● **TASK GOAL**: In the records below, some lines hold the word "shift". Copy each of those lines.

● **INFORMATION SUPPLIED**:
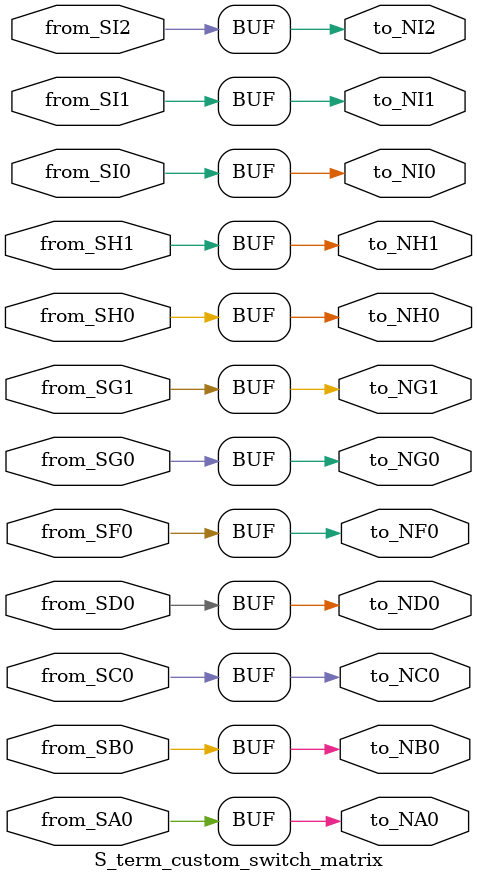
<source format=v>
module S_term_custom_switch_matrix
    #(
        parameter NoConfigBits=0
    )
    (
        input from_SA0,
        input from_SB0,
        input from_SC0,
        input from_SD0,
        input from_SF0,
        input from_SG0,
        input from_SG1,
        input from_SH0,
        input from_SH1,
        input from_SI0,
        input from_SI1,
        input from_SI2,
        output to_NA0,
        output to_NB0,
        output to_NC0,
        output to_ND0,
        output to_NF0,
        output to_NG0,
        output to_NG1,
        output to_NH0,
        output to_NH1,
        output to_NI0,
        output to_NI1,
        output to_NI2
 //global
);
parameter GND0 = 1'b0;
parameter GND = 1'b0;
parameter VCC0 = 1'b1;
parameter VCC = 1'b1;
parameter VDD0 = 1'b1;
parameter VDD = 1'b1;

wire[1-1:0] to_NA0_input;
wire[1-1:0] to_NB0_input;
wire[1-1:0] to_NC0_input;
wire[1-1:0] to_ND0_input;
wire[1-1:0] to_NF0_input;
wire[1-1:0] to_NG0_input;
wire[1-1:0] to_NG1_input;
wire[1-1:0] to_NH0_input;
wire[1-1:0] to_NH1_input;
wire[1-1:0] to_NI0_input;
wire[1-1:0] to_NI1_input;
wire[1-1:0] to_NI2_input;
 //The configuration bits (if any) are just a long shift register
 //This shift register is padded to an even number of flops/latches
 //switch matrix multiplexer to_NA0 MUX-1
assign to_NA0 = from_SA0;

 //switch matrix multiplexer to_NB0 MUX-1
assign to_NB0 = from_SB0;

 //switch matrix multiplexer to_NC0 MUX-1
assign to_NC0 = from_SC0;

 //switch matrix multiplexer to_ND0 MUX-1
assign to_ND0 = from_SD0;

 //switch matrix multiplexer to_NF0 MUX-1
assign to_NF0 = from_SF0;

 //switch matrix multiplexer to_NG0 MUX-1
assign to_NG0 = from_SG0;

 //switch matrix multiplexer to_NG1 MUX-1
assign to_NG1 = from_SG1;

 //switch matrix multiplexer to_NH0 MUX-1
assign to_NH0 = from_SH0;

 //switch matrix multiplexer to_NH1 MUX-1
assign to_NH1 = from_SH1;

 //switch matrix multiplexer to_NI0 MUX-1
assign to_NI0 = from_SI0;

 //switch matrix multiplexer to_NI1 MUX-1
assign to_NI1 = from_SI1;

 //switch matrix multiplexer to_NI2 MUX-1
assign to_NI2 = from_SI2;

endmodule
</source>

● **OUTPUT OF THE TASK**:
 //The configuration bits (if any) are just a long shift register
 //This shift register is padded to an even number of flops/latches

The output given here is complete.